To do
Convert the part that opens with the line containing "de Pronóstico Hidrometeorológico" and closes with the line containing "asociados a las altas temperaturas." into a Markdown table with the columns Index and Text. Put each line's number under Index and the line itself under Text, and leave out any blank lines.

Entries provided
---------------

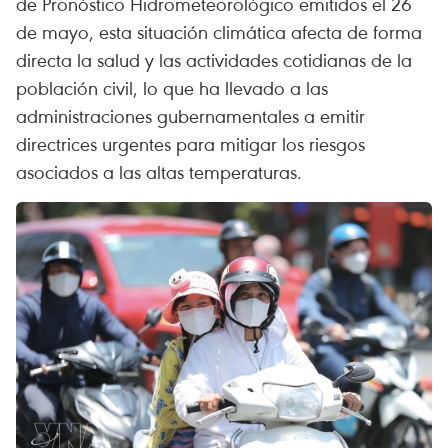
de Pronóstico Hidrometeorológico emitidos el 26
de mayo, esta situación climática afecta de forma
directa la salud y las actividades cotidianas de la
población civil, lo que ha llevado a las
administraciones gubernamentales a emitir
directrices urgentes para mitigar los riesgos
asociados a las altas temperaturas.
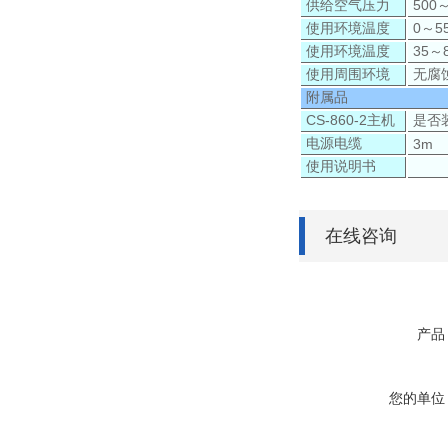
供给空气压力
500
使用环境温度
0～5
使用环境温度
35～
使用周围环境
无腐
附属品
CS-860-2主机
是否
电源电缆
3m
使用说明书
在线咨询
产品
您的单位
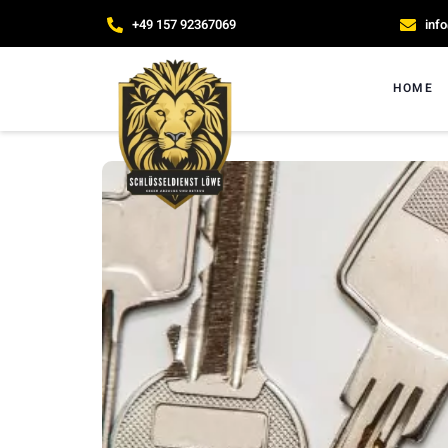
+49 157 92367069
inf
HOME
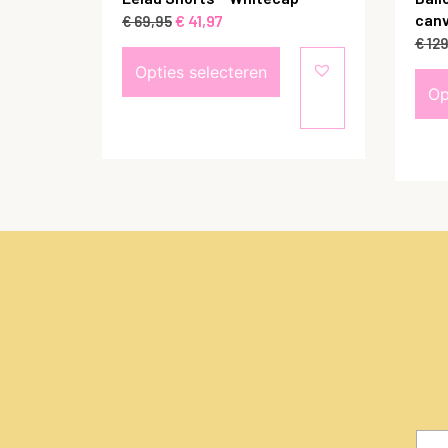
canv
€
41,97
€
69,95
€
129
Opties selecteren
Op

---------------

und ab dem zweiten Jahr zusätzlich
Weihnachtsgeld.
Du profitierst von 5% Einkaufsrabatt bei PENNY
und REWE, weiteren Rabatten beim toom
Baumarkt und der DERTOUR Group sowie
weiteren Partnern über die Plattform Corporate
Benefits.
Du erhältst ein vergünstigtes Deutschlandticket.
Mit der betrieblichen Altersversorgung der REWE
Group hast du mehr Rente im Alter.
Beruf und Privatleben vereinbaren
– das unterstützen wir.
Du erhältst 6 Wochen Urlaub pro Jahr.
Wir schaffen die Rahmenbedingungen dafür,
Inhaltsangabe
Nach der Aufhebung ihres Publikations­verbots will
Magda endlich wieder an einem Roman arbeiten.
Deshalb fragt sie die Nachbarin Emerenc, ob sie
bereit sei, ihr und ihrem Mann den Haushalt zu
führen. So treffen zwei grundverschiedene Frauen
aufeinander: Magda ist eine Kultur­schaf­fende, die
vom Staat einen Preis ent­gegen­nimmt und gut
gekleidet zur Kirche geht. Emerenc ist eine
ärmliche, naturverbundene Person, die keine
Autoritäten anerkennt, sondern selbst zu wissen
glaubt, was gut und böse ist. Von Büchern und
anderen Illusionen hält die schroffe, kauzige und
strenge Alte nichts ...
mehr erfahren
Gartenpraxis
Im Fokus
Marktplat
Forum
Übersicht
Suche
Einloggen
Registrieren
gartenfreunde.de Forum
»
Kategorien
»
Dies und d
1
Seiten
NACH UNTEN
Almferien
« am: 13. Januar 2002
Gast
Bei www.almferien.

---------------

Written response
| Index | Text |
|---|---|
| 1 | de Pronóstico Hidrometeorológico emitidos el 26 |
| 2 | de mayo, esta situación climática afecta de forma |
| 3 | directa la salud y las actividades cotidianas de la |
| 4 | población civil, lo que ha llevado a las |
| 5 | administraciones gubernamentales a emitir |
| 6 | directrices urgentes para mitigar los riesgos |
| 7 | asociados a las altas temperaturas. |